Kentucky Review / Vanderbilt Preview

In what can only be described as indescribable, the Gators completely imploded to lose to a mediocre Kentucky team 20-13 on the road, effectively ending their hopes for accomplishing anything of real note in 2021.

Where to begin?  Let’s start with the comedy of errors – penalties – including 9 false-starts by the O-line.  Dan Mullen and John Hevesy completely crapped the bed by not implementing a silent count, even at halftime, and gutting almost every potential scoring drive.  The special teams allowed an unconscionable blocked FG to be returned for a TD, causing a 10-point swing and forcing the offense to play from behind the rest of the night.  Mullen doubled down on his irresponsible oversight of the snap count, calling a game that would make vanilla seem like rainbow with sprinkles compared to the dreck he delivered.  His completely risk-averse mentality once again cost a victory, as he continues to underutilize athletic WRs like Jacob Copeland, Xavier Henderson, and Justin Shorter.  Why he refuses to try a fade route in the red zone is beyond comprehension, and he totally neglects their size and the physical mismatches these guys have most weeks.  Emory Jones was……well……not good.  He continued to miss open receivers, and seemingly can’t find wide open guys 20+ yards downfield.  It’s his 4th year in Mullen’s system, so is it the player and/or the coach?  It’s certainly not winning SEC football.  Anothiny Richardson again saw minimal snaps, and didn’t play enough to affect the outcome in any meaningful way.  Mullen again failed at clock management, effectively folding the tents with over 2 minutes left in the first half with plenty of time to try for more points.  Finally, the playcalling in the 4th quarter when Florida got inside Kentucky’s 10-yard line not once, but twice, was criminal.  No 50/50 or jump balls to the WRs, too many QB runs, and no aggressiveness.  I also understand rotating 3 very good RBs, but Dameon Pierce had a hot hand and was hammering the Wildcat defense……but never seems to be on the field in those circumstances.

The defense, for once, held up, allowing only 224 yards, 87 through the air.  Yes, they allowed UK’s first score with some shoddy tackling on a WR screen, but were solid almost the entire game.  The offense did them no favors,keeping the score close instead of taking charge early and allowing the defense to really punish a lousy opposing offense.  Kentucky is always a power running team first, so Florida held up pretty well.  They also miraculously held the Wildcats to 1-9 combined 3rd- and 4th-down conversions, helping the Gator offense to possess the ball over 36 minutes……which they did nothing with.
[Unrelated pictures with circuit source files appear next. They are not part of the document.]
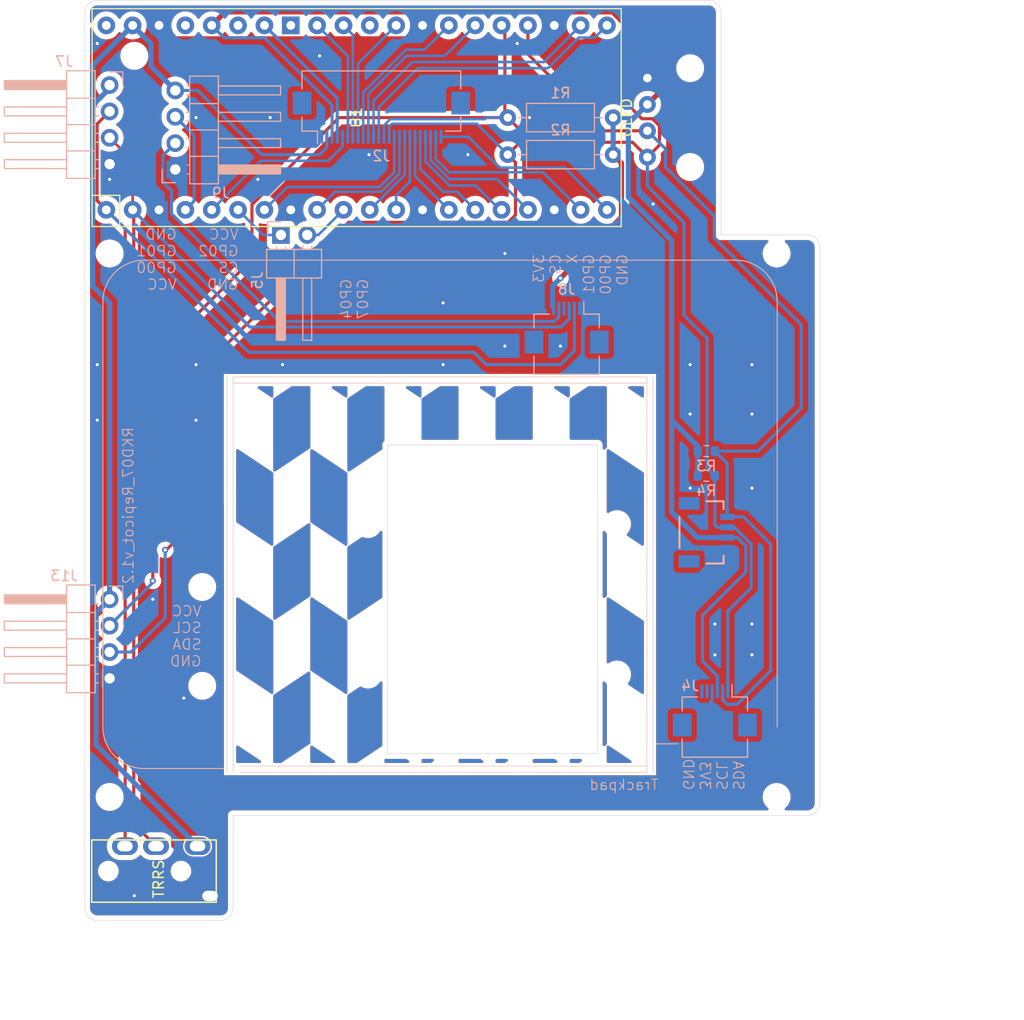
<source format=kicad_pcb>
(kicad_pcb
	(version 20241229)
	(generator "pcbnew")
	(generator_version "9.0")
	(general
		(thickness 1.6)
		(legacy_teardrops no)
	)
	(paper "A4")
	(layers
		(0 "F.Cu" signal)
		(2 "B.Cu" signal)
		(9 "F.Adhes" user "F.Adhesive")
		(11 "B.Adhes" user "B.Adhesive")
		(13 "F.Paste" user)
		(15 "B.Paste" user)
		(5 "F.SilkS" user "F.Silkscreen")
		(7 "B.SilkS" user "B.Silkscreen")
		(1 "F.Mask" user)
		(3 "B.Mask" user)
		(17 "Dwgs.User" user "User.Drawings")
		(19 "Cmts.User" user "User.Comments")
		(21 "Eco1.User" user "User.Eco1")
		(23 "Eco2.User" user "User.Eco2")
		(25 "Edge.Cuts" user)
		(27 "Margin" user)
		(31 "F.CrtYd" user "F.Courtyard")
		(29 "B.CrtYd" user "B.Courtyard")
		(35 "F.Fab" user)
		(33 "B.Fab" user)
		(39 "User.1" user)
		(41 "User.2" user)
		(43 "User.3" user)
		(45 "User.4" user)
		(47 "User.5" user)
		(49 "User.6" user)
		(51 "User.7" user)
		(53 "User.8" user)
		(55 "User.9" user)
	)
	(setup
		(pad_to_mask_clearance 0)
		(allow_soldermask_bridges_in_footprints no)
		(tenting front back)
		(pcbplotparams
			(layerselection 0x00000000_00000000_55555555_575555ff)
			(plot_on_all_layers_selection 0x00000000_00000000_00000000_00000000)
			(disableapertmacros no)
			(usegerberextensions no)
			(usegerberattributes no)
			(usegerberadvancedattributes no)
			(creategerberjobfile no)
			(dashed_line_dash_ratio 12.000000)
			(dashed_line_gap_ratio 3.000000)
			(svgprecision 4)
			(plotframeref no)
			(mode 1)
			(useauxorigin no)
			(hpglpennumber 1)
			(hpglpenspeed 20)
			(hpglpendiameter 15.000000)
			(pdf_front_fp_property_popups yes)
			(pdf_back_fp_property_popups yes)
			(pdf_metadata yes)
			(pdf_single_document no)
			(dxfpolygonmode yes)
			(dxfimperialunits yes)
			(dxfusepcbnewfont yes)
			(psnegative no)
			(psa4output no)
			(plot_black_and_white yes)
			(sketchpadsonfab no)
			(plotpadnumbers no)
			(hidednponfab no)
			(sketchdnponfab yes)
			(crossoutdnponfab yes)
			(subtractmaskfromsilk no)
			(outputformat 1)
			(mirror no)
			(drillshape 0)
			(scaleselection 1)
			(outputdirectory "../../../Order/20241231/RKD07/RePicot")
		)
	)
	(net 0 "")
	(net 1 "GP01:UART_RX")
	(net 2 "VCC")
	(net 3 "GND")
	(net 4 "GP00:UART_TX")
	(net 5 "3V3")
	(net 6 "unconnected-(J3-NC-PadNC2)")
	(net 7 "unconnected-(J3-NC-PadNC1)")
	(net 8 "unconnected-(J4-Pin_5-Pad5)")
	(net 9 "unconnected-(U1-3V3_EN-Pad37)")
	(net 10 "unconnected-(U1-AGND-Pad33)")
	(net 11 "unconnected-(U1-VBUS-Pad40)")
	(net 12 "unconnected-(U1-ADC_VREF-Pad35)")
	(net 13 "unconnected-(U1-RUN-Pad30)")
	(net 14 "unconnected-(J4-Pin_6-Pad6)")
	(net 15 "CS")
	(net 16 "unconnected-(J8-Pin_4-Pad4)")
	(net 17 "ROW4_L")
	(net 18 "COL9_L")
	(net 19 "SDA{slash}SCK_L")
	(net 20 "COL4_L")
	(net 21 "COL10_L")
	(net 22 "ROW1_L")
	(net 23 "COL2_L")
	(net 24 "ROW3_L")
	(net 25 "COL13_L")
	(net 26 "COL8_L")
	(net 27 "COL0_L")
	(net 28 "ROW0_L")
	(net 29 "COL6_L")
	(net 30 "COL3_L")
	(net 31 "COL7_L")
	(net 32 "COL5_L")
	(net 33 "COL1_L")
	(net 34 "SCL{slash}TX_L")
	(net 35 "ROW2_L")
	(net 36 "COL12_L")
	(net 37 "COL11_L")
	(net 38 "GP04")
	(net 39 "GP07")
	(net 40 "GP02")
	(footprint "kbd_Hole:m2_Screw_Hole" (layer "F.Cu") (at 145.25625 52.3875))
	(footprint "Rikkodo_FootPrint:rkd_cutdot_no_edgecut_1_2" (layer "F.Cu") (at 93.166328 64.591352))
	(footprint "Rikkodo_FootPrint:rkd_cutdot_no_edgecut_32" (layer "F.Cu") (at 112.513968 64.591352))
	(footprint "BrownSugar_KBD:OLED_center_display" (layer "F.Cu") (at 114.3 39.290625 90))
	(footprint "BrownSugar_KBD:TRRS_PJ-320A" (layer "F.Cu") (at 79.239375 111.91875 90))
	(footprint "kbd_Hole:m2_Screw_Hole" (layer "F.Cu") (at 80.9625 52.3875))
	(footprint "kbd_Hole:m2_Screw_Hole" (layer "F.Cu") (at 136.92199 34.528151))
	(footprint "kbd_Hole:m2_Screw_Hole" (layer "F.Cu") (at 136.92199 44.053159))
	(footprint "kbd_Hole:m2_Screw_Hole" (layer "F.Cu") (at 83.34375 33.3375))
	(footprint "Rikkodo_FootPrint:rkd_cutdot_no_edgecut_32" (layer "F.Cu") (at 112.513968 102.096008))
	(footprint "Rikkodo_FootPrint:rkd_RPi_Pico_TH_NODBG" (layer "F.Cu") (at 104.775 39.290625 90))
	(footprint "kbd_Hole:m2_Screw_Hole" (layer "F.Cu") (at 145.25625 104.775))
	(footprint "kbd_Hole:m2_Screw_Hole" (layer "F.Cu") (at 80.9625 104.775))
	(footprint "kbd_Hole:m2_Screw_Hole" (layer "F.Cu") (at 89.892263 84.534446))
	(footprint "Rikkodo_FootPrint:rkd_cutdot_no_edgecut_32" (layer "F.Cu") (at 92.571016 83.34368 90))
	(footprint "Rikkodo_FootPrint:rkd_cutdot_no_edgecut_1" (layer "F.Cu") (at 132.159264 64.591352))
	(footprint "Rikkodo_FootPrint:rkd_cutdot_no_edgecut_1" (layer "F.Cu") (at 132.159264 102.096008))
	(footprint "kbd_Hole:m2_Screw_Hole" (layer "F.Cu") (at 89.892263 94.059454))
	(footprint "Rikkodo_FootPrint:rkd_cutdot_no_edgecut_32" (layer "F.Cu") (at 133.052232 83.343906 90))
	(footprint "Rikkodo_FootPrint:rkd_Point_Screw_Hall" (layer "F.Cu") (at 117.871875 85.725 -90))
	(footprint "Connector_PinHeader_2.54mm:PinHeader_1x02_P2.54mm_Horizontal" (layer "B.Cu") (at 97.472584 50.601605 -90))
	(footprint "Resistor_SMD:R_0603_1608Metric" (layer "B.Cu") (at 138.478242 71.43756))
	(footprint "SparkFun-Connector:JST_SMD_1.0mm-4_Black" (layer "B.Cu") (at 140.49375 79.271875 90))
	(footprint "DreaM117er-keebLibrary:Hirose_FH12-6S-0.5SH_1x06-1MP_P0.50mm_Horizontal" (layer "B.Cu") (at 139.303125 96.440625 180))
	(footprint "Connector_PinHeader_2.54mm:PinHeader_1x04_P2.54mm_Horizontal" (layer "B.Cu") (at 87.293202 44.291284))
	(footprint "Connector_FFC-FPC:Hirose_FH12-6S-0.5SH_1x06-1MP_P0.50mm_Horizontal" (layer "B.Cu") (at 125.01573 59.5313 180))
	(footprint "Connector_PinHeader_2.54mm:PinHeader_1x04_P2.54mm_Horizontal" (layer "B.Cu") (at 80.9625 36.155345 180))
	(footprint "Resistor_SMD:R_0603_1608Metric" (layer "B.Cu") (at 138.478242 73.81881))
	(footprint "Connector_FFC-FPC:Hirose_FH12-24S-0.5SH_1x24-1MP_P0.50mm_Horizontal"
		(layer "B.Cu")
		(uuid "d3e31c14-0b98-4182-9942-1a0f37b2b4ef")
		(at 107.15634 39.290655)
		(descr "Hirose FH12, FFC/FPC connector, FH12-24S-0.5SH, 24 Pins per row (https://www.hirose.com/product/en/products/FH12/FH12-24S-0.5SH(55)/), generated with kicad-footprint-generator")
		(tags "connector Hirose FH12 horizontal")
		(property "Reference" "J2"
			(at 0 3.7 0)
			(layer "B.SilkS")
			(uuid "c3212a92-2697-4b0e-92a2-bcad4b31789e")
			(effects
				(font
					(size 1 1)
					(thickness 0.15)
				)
				(justify mirror)
			)
		)
		(property "Value" "Conn_01x24"
			(at 0 -5.6 0)
			(layer "B.Fab")
			(uuid "f7f9e98a-bacc-4575-b751-c1d11070dfbd")
			(effects
				(font
					(size 1 1)
					(thickness 0.15)
				)
				(justify mirror)
			)
		)
		(property "Datasheet" ""
			(at 0 0 0)
			(layer "B.Fab")
			(hide yes)
			(uuid "380fae8e-cb80-4707-b8b1-6880dc63ef47")
			(effects
				(font
					(size 1.27 1.27)
					(thickness 0.15)
				)
				(justify mirror)
			)
		)
		(property "Description" "Generic connector, single row, 01x24, script generated (kicad-library-utils/schlib/autogen/connector/)"
			(at 0 0 0)
			(layer "B.Fab")
			(hide yes)
			(uuid "bdd33d16-c60a-4ef1-b575-003f6aaa847f")
			(effects
				(font
					(size 1.27 1.27)
					(thickness 0.15)
				)
				(justify mirror)
			)
		)
		(property ki_fp_filters "Connector*:*_1x??_*")
		(path "/cca77606-79fe-4c2a-979a-a29d0f690d57")
		(sheetname "/")
		(sheetfile "RKD07_RePicot.kicad_sch")
		(attr smd)
		(fp_line
			(start -7.65 -4.5)
			(end 7.65 -4.5)
			(stroke
				(width 0.12)
				(type solid)
			)
			(layer "B.SilkS")
			(uuid "f5f695fa-d458-49ed-b440-5cc9da12ab57")
		)
		(fp_line
			(start -7.65 -2.76)
			(end -7.65 -4.5)
			(stroke
				(width 0.12)
				(type solid)
			)
			(layer "B.SilkS")
			(uuid "a336251f-3136-4960-81ba-e866ddc07a96")
		)
		(fp_
... [378042 chars truncated]
</source>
Talk about dispiriting.  That’s a 3-5 record for Mullen in his last 8 games, interspersing 2 well-played games against Alabama with some historically bad clunkers.  Gator Nation won’t soon forget the way 2020 ended with the inexplicable home loss to a terrible LSU team, then totally mailing it in against Oklahoma in the Cotton Bowl.  His arrogance again showed itself in his post-game and Monday pressers, glossing over terrible coaching by talking about meaningless statistics and lamely taking some responsibility for some of the penalties.  Some of this stuff is beginning to look more and more like a trend, not an anomaly.  The worst part is that Mullen shows no sign of changing……anything.

Next up for Florida is Homecoming Week, with a rancid Vanderbilt team coming in for a beatdown.  This will be an easy preview for me – Vandy is terrible, and normally would not stay within 40-50 points of the Gators.  This is a chance for Mullen and the staff to play the younger guys a lot – and that includes Richardson.  He needs the reps in live action, and more than the usual 6-8 snaps.  Time to start seeing if he can improve and develop his game.  There are a lot of guys dinged up after 5 weeks, and this is an opportunity to give them some rest before traveling to LSU.  The Commodores really are bereft of talent – I can’t understand why Clark Lea would leave his DC position at Notre Dame to waste a few years losing in Nashville.   The Commodores music group has had more hits than this football team’s defense.  Florida is favored by 37 points, but I could see them not covering that spread because of the hangover effect from the cluster in Lexington, along with playing a lot of guys and not being as cohesive.  Just stay healthy, win by 4 or 5 TDs, and get ready for LSU.

This is a dangerous time for Mullen.  Along with another bad loss, it’s going to be really interesting to see if the staff starts to lose control of some of the locker room – especially the Draft-eligible guys that may start to mail it in to try and save their health.  There is practically nothing of substance to play for now except trying to get into another consolation New Year’s Six bowl game, and possibly ruining Georgia’s run at a perfect season.  Recruiting may have taken a hit with a couple of 5* players that had Florida in the lead now leaning elsewhere, and Gator Nation is starting to wonder if this is the best it can expect from Mullen – 8 to 10 wins, maybe the occasional upset, and an infrequent shot at getting to Atlanta.  Mullen’s seat is starting to get really warm, and nothing this week will change that.